Public sector employees have greater access to loan forgiveness programs, such as the federal Public Service Loan Forgiveness program. But while public sector employees may qualify for programs like PSLF, only 29% of public sector employers make their employees aware of these options, according to the report.

In addition, nearly half (48%) of all employee respondents reported that their employers did not provide debt management resources, with slightly higher rates in the private sector (49%) than the public sector (42%).

In the second quarter of 2025, missed payment risk on student loans increased to 35% (up from 32% last quarter), according to the Federal Reserve Bank of New York. As the U.S. Department of Education ramps up collection efforts on past-due federal student loans, a default wave is coming, according to new reports. One new analysis by TransUnion found that, as of April, 31% of student loan borrowers with a payment due are in “late-stage delinquency,” more than 90 days past due on payments. That is the highest share the credit bureau has ever recorded.

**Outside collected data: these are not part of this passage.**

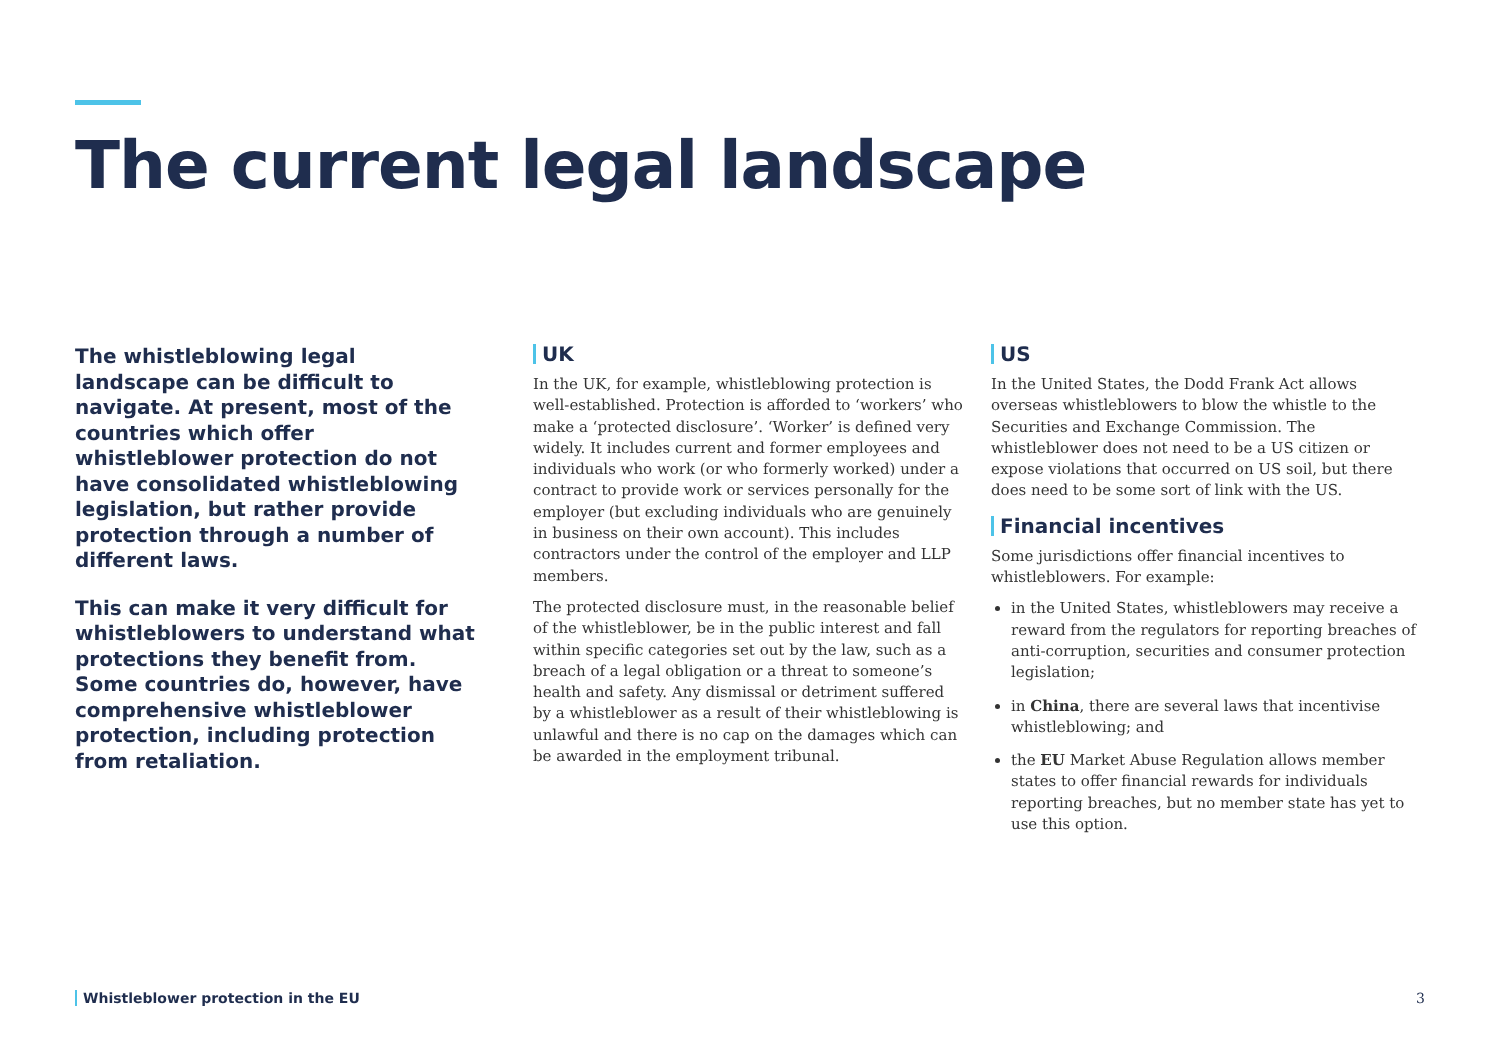The current legal landscape
The whistleblowing legal landscape can be difficult to navigate. At present, most of the countries which offer whistleblower protection do not have consolidated whistleblowing legislation, but rather provide protection through a number of different laws.
This can make it very difficult for whistleblowers to understand what protections they benefit from. Some countries do, however, have comprehensive whistleblower protection, including protection from retaliation.
UK
In the UK, for example, whistleblowing protection is well-established. Protection is afforded to ‘workers’ who make a ‘protected disclosure’. ‘Worker’ is defined very widely. It includes current and former employees and individuals who work (or who formerly worked) under a contract to provide work or services personally for the employer (but excluding individuals who are genuinely in business on their own account). This includes contractors under the control of the employer and LLP members.
The protected disclosure must, in the reasonable belief of the whistleblower, be in the public interest and fall within specific categories set out by the law, such as a breach of a legal obligation or a threat to someone’s health and safety. Any dismissal or detriment suffered by a whistleblower as a result of their whistleblowing is unlawful and there is no cap on the damages which can be awarded in the employment tribunal.
US
In the United States, the Dodd Frank Act allows overseas whistleblowers to blow the whistle to the Securities and Exchange Commission. The whistleblower does not need to be a US citizen or expose violations that occurred on US soil, but there does need to be some sort of link with the US.
Financial incentives
Some jurisdictions offer financial incentives to whistleblowers. For example:
in the United States, whistleblowers may receive a reward from the regulators for reporting breaches of anti-corruption, securities and consumer protection legislation;
in China, there are several laws that incentivise whistleblowing; and
the EU Market Abuse Regulation allows member states to offer financial rewards for individuals reporting breaches, but no member state has yet to use this option.
Whistleblower protection in the EU 3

Based on the findings, MissionSquare recommended that private sector employers increase support for student loan debt management and awareness of relief programs. Meanwhile, public sector employers should improve communication about programs like PSLF to help employees fully benefit. Across both sectors, access to general debt management resources was linked to improved financial well-being.

The research report leveraged primary data from 2,036 public and private sector employees (with respondents almost evenly split between the two) collected by the MissionSquare Research Institute in collaboration with Greenwald Research from April and May 2024.